EXERCISE BRIEF - Reproduce every line of text in the material below verbatim, leaving the pictures out of your answer.

DATA PROVIDED -
──────────────────────────────

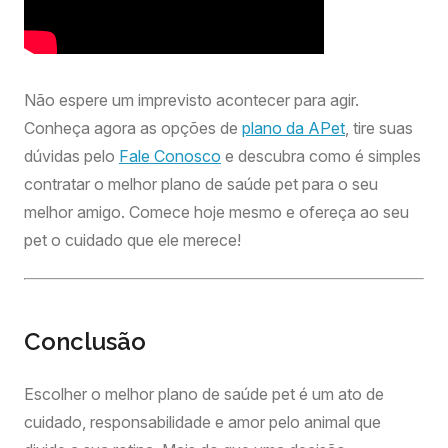
Não espere um imprevisto acontecer para agir.
Conheça agora as opções de
plano da APet
, tire suas
dúvidas pelo
Fale Conosco
e descubra como é simples
contratar o melhor plano de saúde pet para o seu
melhor amigo. Comece hoje mesmo e ofereça ao seu
pet o cuidado que ele merece!
Conclusão
Escolher o melhor plano de saúde pet é um ato de
cuidado, responsabilidade e amor pelo animal que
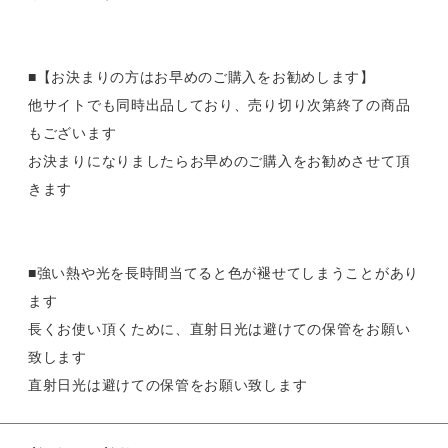
■【お決まりの方はお早めのご購入をお勧めします】
他サイトでも同時出品しており、売り切り次第終了の商品
もございます
お決まりになりましたらお早めのご購入をお勧めさせて頂
きます
■強い熱や光を長時間当てると色が褪せてしまうことがあり
ます
長くお使い頂くために、直射日光は避けての保管をお願い
致します
直射日光は避けての保管をお願い致します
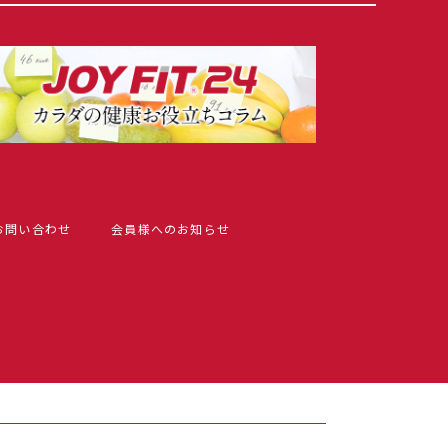
お問い合わせ
会員様へのお知らせ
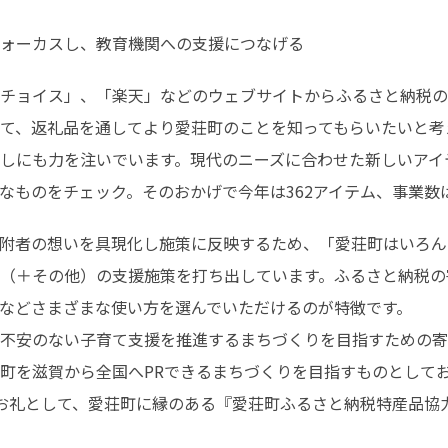
ォーカスし、教育機関への支援につなげる
チョイス」、「楽天」などのウェブサイトからふるさと納税の
て、返礼品を通してより愛荘町のことを知ってもらいたいと考え
しにも力を注いでいます。現代のニーズに合わせた新しいアイ
なものをチェック。そのおかげで今年は362アイテム、事業数
附者の想いを具現化し施策に反映するため、「愛荘町はいろん
15（＋その他）の支援施策を打ち出しています。ふるさと納税
などさまざまな使い方を選んでいただけるのが特徴です。

不安のない子育て支援を推進するまちづくりを目指すための寄
町を滋賀から全国へPRできるまちづくりを目指すものとしてお
にはお礼として、愛荘町に縁のある『愛荘町ふるさと納税特産品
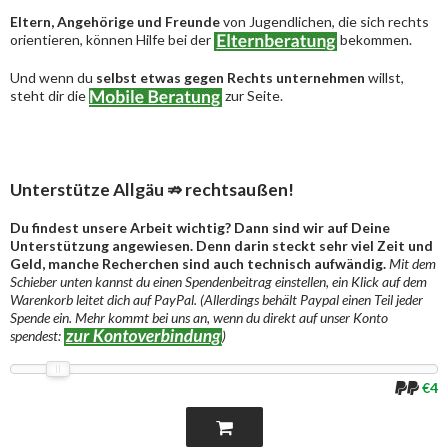
Eltern, Angehörige und Freunde
von Jugendlichen, die sich rechts
orientieren, können Hilfe bei der
bekommen.
Und wenn du
selbst etwas gegen Rechts unternehmen
willst,
steht dir die
zur Seite.
Unterstütze Allgäu ⇏ rechtsaußen!
Du findest unsere Arbeit wichtig? Dann sind wir auf Deine
Unterstützung angewiesen. Denn darin steckt sehr viel Zeit und
Geld, manche Recherchen sind auch technisch aufwändig.
Mit dem
Schieber unten kannst du einen Spendenbeitrag einstellen, ein Klick auf dem
Warenkorb leitet dich auf PayPal. (Allerdings behält Paypal einen Teil jeder
Spende ein. Mehr kommt bei uns an, wenn du direkt auf unser Konto
spendest:
)
€4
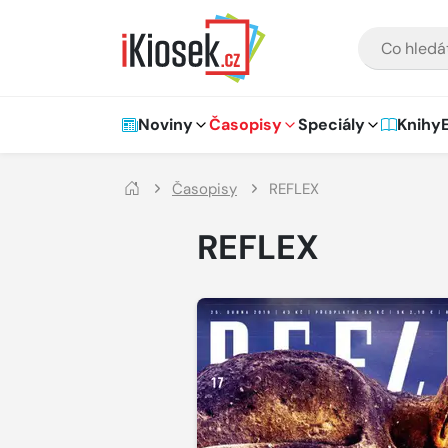
Přejít na hlavní obsah
VYHLEDÁVÁNÍ
Hlavní navigace
Noviny
Časopisy
Speciály
Knihy
Časopisy
REFLEX
REFLEX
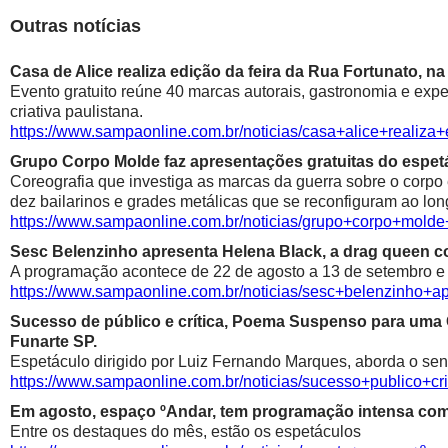
Outras notícias
Casa de Alice realiza edição da feira da Rua Fortunato, na
Evento gratuito reúne 40 marcas autorais, gastronomia e exp
criativa paulistana.
https://www.sampaonline.com.br/noticias/casa+alice+realiza
Grupo Corpo Molde faz apresentações gratuitas do espetá
Coreografia que investiga as marcas da guerra sobre o corpo
dez bailarinos e grades metálicas que se reconfiguram ao lon
https://www.sampaonline.com.br/noticias/grupo+corpo+mold
Sesc Belenzinho apresenta Helena Black, a drag queen co
A programação acontece de 22 de agosto a 13 de setembro e é
https://www.sampaonline.com.br/noticias/sesc+belenzinho+
Sucesso de público e crítica, Poema Suspenso para uma
Funarte SP.
Espetáculo dirigido por Luiz Fernando Marques, aborda o sen
https://www.sampaonline.com.br/noticias/sucesso+public
Em agosto, espaço ºAndar, tem programação intensa com 
Entre os destaques do mês, estão os espetáculos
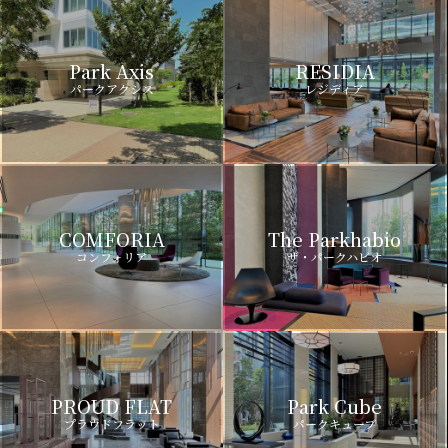
Park Axis
RESIDIA
パークアクシス
レジディア
COMFORIA
The Parkhabio
コンフォリア
ザ・パークハビオ
PROUD FLAT
Park Cube
プラウドフラット
パークキューブ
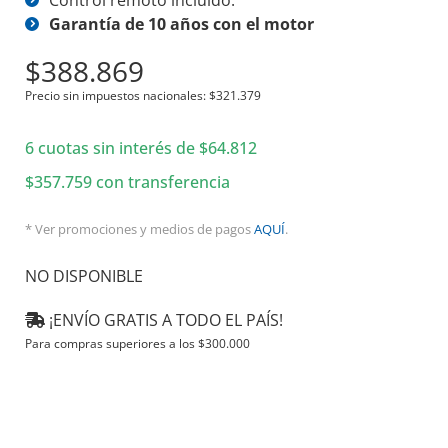
Control remoto incluido.
Garantía de 10 años con el motor
$
388.869
Precio sin impuestos nacionales:
$
321.379
6 cuotas sin interés de
$
64.812
$
357.759
con transferencia
* Ver promociones y medios de pagos
AQUÍ
.
NO DISPONIBLE
¡ENVÍO GRATIS A TODO EL PAÍS!
Para compras superiores a los
$
300.000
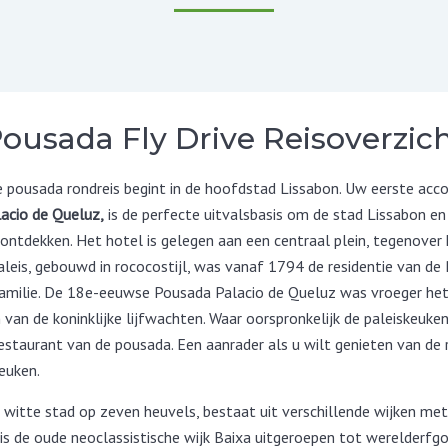
ousada Fly Drive Reisoverzic
e pousada rondreis begint in de hoofdstad Lissabon. Uw eerste ac
acio de Queluz,
is de perfecte uitvalsbasis om de stad Lissabon en
 ontdekken. Het hotel is gelegen aan een centraal plein, tegenover
paleis, gebouwd in rococostijl, was vanaf 1794 de residentie van de
 familie. De 18e-eeuwse Pousada Palacio de Queluz was vroeger he
an de koninklijke lijfwachten. Waar oorspronkelijk de paleiskeuke
restaurant van de pousada. Een aanrader als u wilt genieten van de 
euken.
e witte stad op zeven heuvels, bestaat uit verschillende wijken met
 is de oude neoclassistische wijk Baixa uitgeroepen tot werelderfgo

──────────────────────────────

EXERCISE OUTPUT -
Não espere um imprevisto acontecer para agir.
Conheça agora as opções de
plano da APet
, tire suas
dúvidas pelo
Fale Conosco
e descubra como é simples
contratar o melhor plano de saúde pet para o seu
melhor amigo. Comece hoje mesmo e ofereça ao seu
pet o cuidado que ele merece!
Conclusão
Escolher o melhor plano de saúde pet é um ato de
cuidado, responsabilidade e amor pelo animal que
■【お決まりの方はお早めのご購入をお勧めします】
他サイトでも同時出品しており、売り切り次第終了の商品
もございます
お決まりになりましたらお早めのご購入をお勧めさせて頂
きます
■強い熱や光を長時間当てると色が褪せてしまうことがあり
ます
長くお使い頂くために、直射日光は避けての保管をお願い
致します
直射日光は避けての保管をお願い致します
お問い合わせ
会員様へのお知らせ
ォーカスし、教育機関への支援につなげる
チョイス」、「楽天」などのウェブサイトからふるさと納税の
て、返礼品を通してより愛荘町のことを知ってもらいたいと考え
しにも力を注いでいます。現代のニーズに合わせた新しいアイ
なものをチェック。そのおかげで今年は362アイテム、事業数
附者の想いを具現化し施策に反映するため、「愛荘町はいろん
15（＋その他）の支援施策を打ち出しています。ふるさと納税
などさまざまな使い方を選んでいただけるのが特徴です。

不安のない子育て支援を推進するまちづくりを目指すための寄
町を滋賀から全国へPRできるまちづくりを目指すものとしてお
にはお礼として、愛荘町に縁のある『愛荘町ふるさと納税特産品
Eltern, Angehörige und Freunde
von Jugendlichen, die sich rechts
orientieren, können Hilfe bei der
bekommen.
Und wenn du
selbst etwas gegen Rechts unternehmen
willst,
steht dir die
zur Seite.
Unterstütze Allgäu ⇏ rechtsaußen!
Du findest unsere Arbeit wichtig? Dann sind wir auf Deine
Unterstützung angewiesen. Denn darin steckt sehr viel Zeit und
Geld, manche Recherchen sind auch technisch aufwändig.
Mit dem
Schieber unten kannst du einen Spendenbeitrag einstellen, ein Klick auf dem
Warenkorb leitet dich auf PayPal. (Allerdings behält Paypal einen Teil jeder
Spende ein. Mehr kommt bei uns an, wenn du direkt auf unser Konto
spendest:
)
€4
Přejít na hlavní obsah
VYHLEDÁVÁNÍ
Hlavní navigace
Noviny
Časopisy
Speciály
Knihy
Časopisy
REFLEX
REFLEX
Outras notícias
Casa de Alice realiza edição da feira da Rua Fortunato, na
Evento gratuito reúne 40 marcas autorais, gastronomia e exp
criativa paulistana.
https://www.sampaonline.com.br/noticias/casa+alice+realiza
Grupo Corpo Molde faz apresentações gratuitas do espetá
Coreografia que investiga as marcas da guerra sobre o corpo
dez bailarinos e grades metálicas que se reconfiguram ao lon
https://www.sampaonline.com.br/noticias/grupo+corpo+mold
Sesc Belenzinho apresenta Helena Black, a drag queen co
A programação acontece de 22 de agosto a 13 de setembro e é
https://www.sampaonline.com.br/noticias/sesc+belenzinho+
Sucesso de público e crítica, Poema Suspenso para uma
Funarte SP.
Espetáculo dirigido por Luiz Fernando Marques, aborda o sen
https://www.sampaonline.com.br/noticias/sucesso+public
Em agosto, espaço ºAndar, tem programação intensa com 
Entre os destaques do mês, estão os espetáculos
Park Axis
RESIDIA
パークアクシス
レジディア
COMFORIA
The Parkhabio
コンフォリア
ザ・パークハビオ
PROUD FLAT
Park Cube
プラウドフラット
パークキューブ
Control remoto incluido.
Garantía de 10 años con el motor
$
388.869
Precio sin impuestos nacionales:
$
321.379
6 cuotas sin interés de
$
64.812
$
357.759
con transferencia
* Ver promociones y medios de pagos
AQUÍ
.
NO DISPONIBLE
¡ENVÍO GRATIS A TODO EL PAÍS!
Para compras superiores a los
$
300.000
ousada Fly Drive Reisoverzic
e pousada rondreis begint in de hoofdstad Lissabon. Uw eerste ac
acio de Queluz,
is de perfecte uitvalsbasis om de stad Lissabon en
 ontdekken. Het hotel is gelegen aan een centraal plein, tegenover
paleis, gebouwd in rococostijl, was vanaf 1794 de residentie van de
 familie. De 18e-eeuwse Pousada Palacio de Queluz was vroeger he
an de koninklijke lijfwachten. Waar oorspronkelijk de paleiskeuke
restaurant van de pousada. Een aanrader als u wilt genieten van de 
euken.
e witte stad op zeven heuvels, bestaat uit verschillende wijken met
 is de oude neoclassistische wijk Baixa uitgeroepen tot werelderfgo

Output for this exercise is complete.